Он выбрался. Лицо в саже от кронштейна, на щеке полоса. Прокопенко смотрел сейчас не на меня — на Игнатьева. Игнатьев стоял в трёх шагах, ровно, спокойно, и в руках держал тряпку. Не подавал — просто держал.
— Хорошо держали, старшина.
— Она сама держалась. Мы только помогали.
Игнатьев качнул подбородком и отошёл к соседнему «илу». Не извинился, не попрощался, ничего. Чужой техник передал чужую машину обратно своим рукам и пошёл к своей работе. Этого было достаточно.
Прокопенко вытер руки тряпкой — той же, которую так и не взял у Игнатьева, своей. Поднял голову.

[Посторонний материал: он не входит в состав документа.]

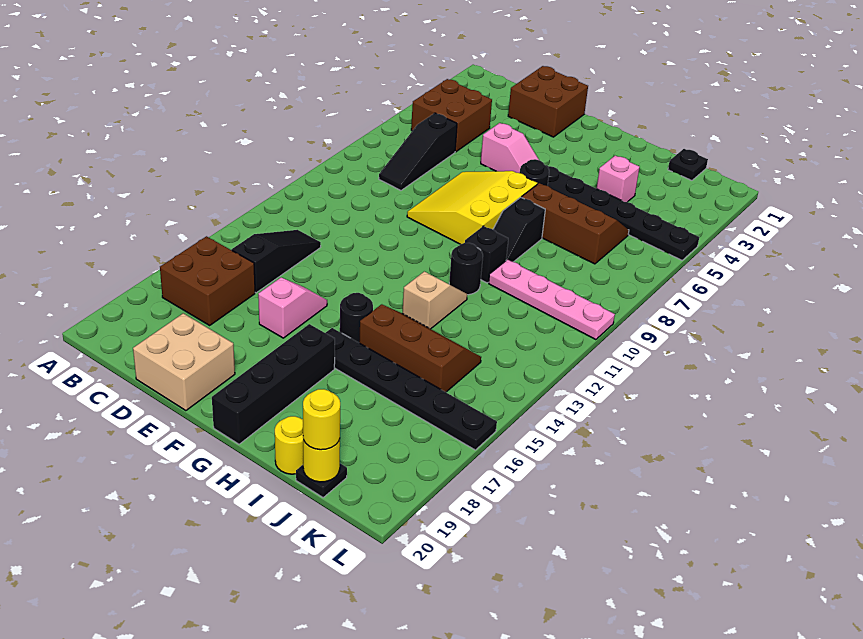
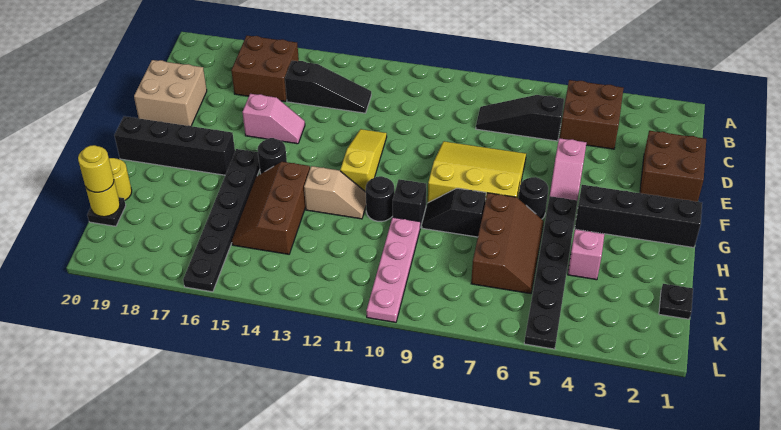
none -> yellow 1x3 slope [340,129,387,192]
none -> black 1x4 brick [575,185,702,248]
brown 2x3 slope [359,304,481,392] -> brown 2x3 slope turned to [232,162,310,254]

— Заплаты на левой плоскости не трогали?
— Не трогали.
— Хорошо. Я вечером посмотрю.
Он провёл ладонью по самой ближней — той, что ставил под Ярцевом, длинной, с двойным швом. Постоял. Качнул головой:
— Эту я перешью. Тут изнутри потянет, я ещё в Смоленске чувствовал. Сейчас тыл — самое время.
— Перешивай.
— Нитка нужна. У вашего Ефремова крепкая, я знаю.
— Возьми у Ефремова.
— Возьму.
Он сел на корточки у крыла, провёл пальцем по шву ещё раз. Так сидят с машиной не три минуты, а полчаса.
Из-за капонира со стороны столовой раздался женский голос — крупный, ровный. Я узнал не сразу. Дуся.

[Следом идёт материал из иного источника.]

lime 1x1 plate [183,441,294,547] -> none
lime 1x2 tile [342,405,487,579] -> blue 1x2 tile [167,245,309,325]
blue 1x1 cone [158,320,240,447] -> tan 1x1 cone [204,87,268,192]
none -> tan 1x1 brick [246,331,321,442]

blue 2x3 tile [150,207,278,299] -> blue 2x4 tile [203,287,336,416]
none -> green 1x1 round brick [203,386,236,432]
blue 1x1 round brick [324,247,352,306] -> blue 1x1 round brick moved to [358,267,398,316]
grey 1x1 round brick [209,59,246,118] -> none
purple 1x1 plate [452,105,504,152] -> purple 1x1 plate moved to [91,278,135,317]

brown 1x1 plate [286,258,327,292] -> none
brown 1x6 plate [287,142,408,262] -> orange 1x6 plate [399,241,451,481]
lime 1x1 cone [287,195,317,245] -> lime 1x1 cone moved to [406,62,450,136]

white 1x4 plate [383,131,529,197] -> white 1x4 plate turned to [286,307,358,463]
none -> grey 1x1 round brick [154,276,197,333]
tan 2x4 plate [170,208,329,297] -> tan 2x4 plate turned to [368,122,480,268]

— Григорий Тарасович! Ты ел или с дороги бежал?
Прокопенко не повернулся.
— Ел, Евдокия. Вчера ел.
— Вчера было вчера. Иди, остыло уже.
Он коротко глянул на меня. Я кивнул:
— Иди.
И стало тихо. То есть не совсем тихо — у соседнего капонира работал Игнатьев и его моторист, тот молодой, в чистой гимнастёрке. Но у моей машины никого. В первый раз с утра десятого сентября у моей машины никого, и это было нормально. Нормально, потому что Прокопенко был на аэродроме, а не на дороге.
Третья полуторка выкатилась на стоянку через несколько минут. Из кузова прыгали оружейники. Среди них — Миша Ефремов, в той же шинели, что и ушёл от нас с автоколонной, и в той же шапке набок. Он сразу пошёл к третьей эскадрилье — там пушки Гладкова стояли на стеллаже у соседнего капонира, и Гладков, собственно говоря, второй день ходил к ним проверять, не «копошатся ли чужие не в том крепеже».
К полудню Гладков шёл от соседней стоянки в землянку и был довольным.
— Командир. Таки целы. Чужие копались, а Миша — на место поставил. Я уже смирился, что мы их потеряли.
— Не потеряли.
— Слушай сюда. Я Мише поднесу. Сто грамм. Вечером.
— Поднеси.
Я смотрел на семёрку. Прокопенко вышел из столовой, шёл к капониру, нёс кружку — наверное, кипяток. На пути не остановился ни у кого. Прошёл к семёрке, поставил кружку на ящик у крыла и снова полез под фюзеляж.
Теперь это снова была наша машина.
Три дня прошли в работе. Прокопенко чистил, перебирал, перекладывал — сначала по семёрке, потом, когда я не глядел, и по морозовской, и по машине, которую в полку всё ещё называли шестаковской, как будто наводил порядок и в чужом тоже, потому что ему так было спокойнее. На второй день он вышел из-под бывшей шестаковской с гайкой в ладони — небольшой, шестигранной, чуть закопчённой.